Last
week’s media coverage of the Obama administration’s newly-proposed fracking
rules focused so heavily on how drilling companies would have to disclose the
chemicals they use that it largely overlooked the toughest provisions: Drillers
would be required to test the physical integrity of their wells, and more water
would be protected from drilling. Since many wells fail because the cement and
casings crack, the new tests could prevent dangerous leakages.

One major limitation: Although widely
understood as “national” guidelines, the draft rules would in fact only apply
to a sliver of the nation’s natural gas supply. That’s because they would apply
to mineral rights managed by the Bureau of Land Management, which means areas
beneath most BLM and tribal land, but scarcely any U.S. Forest
Service, private or state-owned lands – where most drilling occurs. Industry has criticized the proposed rules as too restrictive.

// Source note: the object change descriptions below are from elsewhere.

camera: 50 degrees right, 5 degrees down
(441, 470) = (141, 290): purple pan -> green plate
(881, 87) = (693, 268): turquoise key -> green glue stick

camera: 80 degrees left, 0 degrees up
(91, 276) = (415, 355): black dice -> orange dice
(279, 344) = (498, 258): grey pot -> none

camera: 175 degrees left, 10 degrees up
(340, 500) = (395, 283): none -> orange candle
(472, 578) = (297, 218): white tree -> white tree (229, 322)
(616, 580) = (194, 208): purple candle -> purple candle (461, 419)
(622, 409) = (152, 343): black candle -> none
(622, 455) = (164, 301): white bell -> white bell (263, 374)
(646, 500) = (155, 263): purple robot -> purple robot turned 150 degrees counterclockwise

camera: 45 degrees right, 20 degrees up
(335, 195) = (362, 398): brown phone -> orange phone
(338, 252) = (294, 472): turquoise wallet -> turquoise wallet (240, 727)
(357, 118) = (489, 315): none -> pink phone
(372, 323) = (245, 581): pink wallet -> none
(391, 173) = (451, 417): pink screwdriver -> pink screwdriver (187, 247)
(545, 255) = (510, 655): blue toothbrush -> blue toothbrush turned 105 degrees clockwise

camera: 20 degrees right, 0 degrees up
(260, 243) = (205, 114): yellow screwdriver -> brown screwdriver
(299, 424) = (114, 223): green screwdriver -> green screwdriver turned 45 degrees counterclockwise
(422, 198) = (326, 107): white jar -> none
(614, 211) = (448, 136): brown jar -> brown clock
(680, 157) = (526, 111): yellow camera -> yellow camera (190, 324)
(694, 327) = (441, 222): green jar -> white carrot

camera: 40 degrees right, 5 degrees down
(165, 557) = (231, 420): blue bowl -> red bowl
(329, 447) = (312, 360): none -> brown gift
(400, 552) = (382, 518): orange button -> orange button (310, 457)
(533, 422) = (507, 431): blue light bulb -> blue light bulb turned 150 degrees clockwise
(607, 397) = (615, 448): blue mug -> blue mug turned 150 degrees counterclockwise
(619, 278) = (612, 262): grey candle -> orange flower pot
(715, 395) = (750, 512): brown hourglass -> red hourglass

The draft rules would require companies to conduct
“mechanical integrity tests.” These include pressure tests to make sure that the
well can withstand the highly pressurized fluid used for fracking. Ensuring
that wells are properly sealed is considered critical for preventing water and
ground contamination.

The proposed rules also expand the scope of water protected from
drilling to include not just fresh water but all “usable water” – meaning
lower quality water used for agriculture and construction, as
well as water that can be treated to make potable. Currently, only water with up to 5,000 parts per
million of total dissolved solids is protected by the BLM. The new rules would expand
that definition to include water with up to 10,000 parts per million, which
matches the EPA’s definition for an underground
source of drinking water
.

“The
proposed rule will modernize our management of well stimulation activities
– including hydraulic fracturing – to make sure that fracturing
operations conducted on public and Indian lands follow common-sense industry
best practices,” Secretary of the Interior Ken Salazar said in a statement.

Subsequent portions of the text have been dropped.